[Collected data]
---
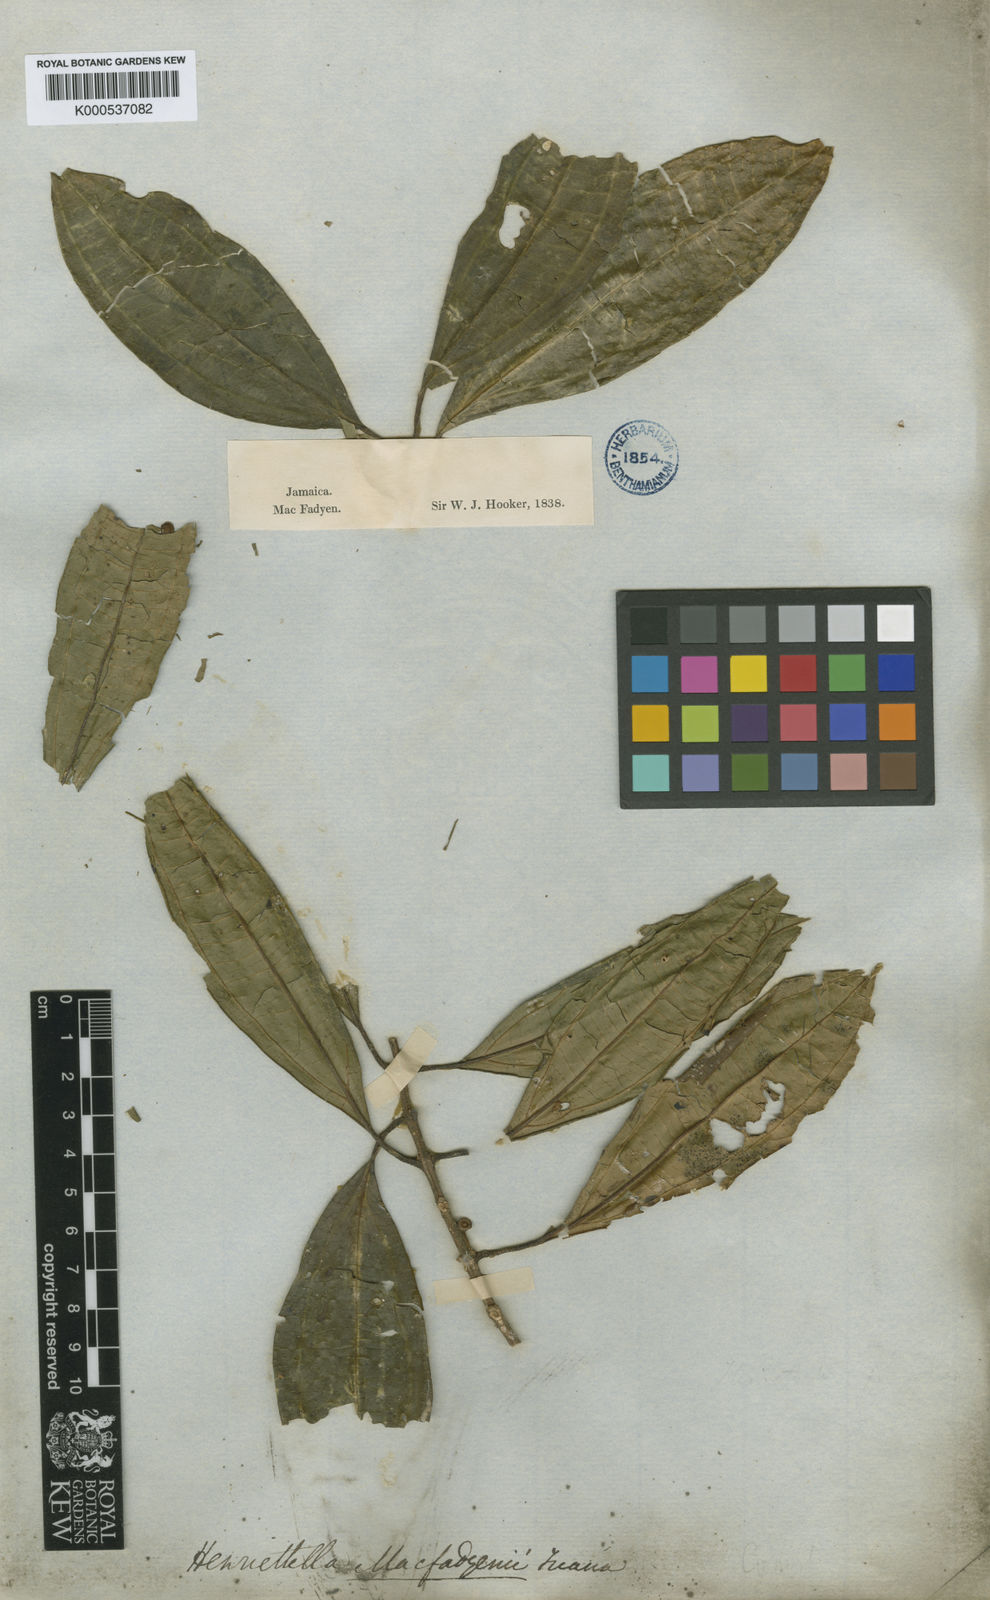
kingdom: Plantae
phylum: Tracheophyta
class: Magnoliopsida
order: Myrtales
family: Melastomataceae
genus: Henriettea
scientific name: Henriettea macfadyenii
---
→ **SHORT EXERCISE**: Reproduce every line of the material above word for word, leaving out the pictures.

→ **FULL SOLUTION**:
kingdom: Plantae
phylum: Tracheophyta
class: Magnoliopsida
order: Myrtales
family: Melastomataceae
genus: Henriettea
scientific name: Henriettea macfadyenii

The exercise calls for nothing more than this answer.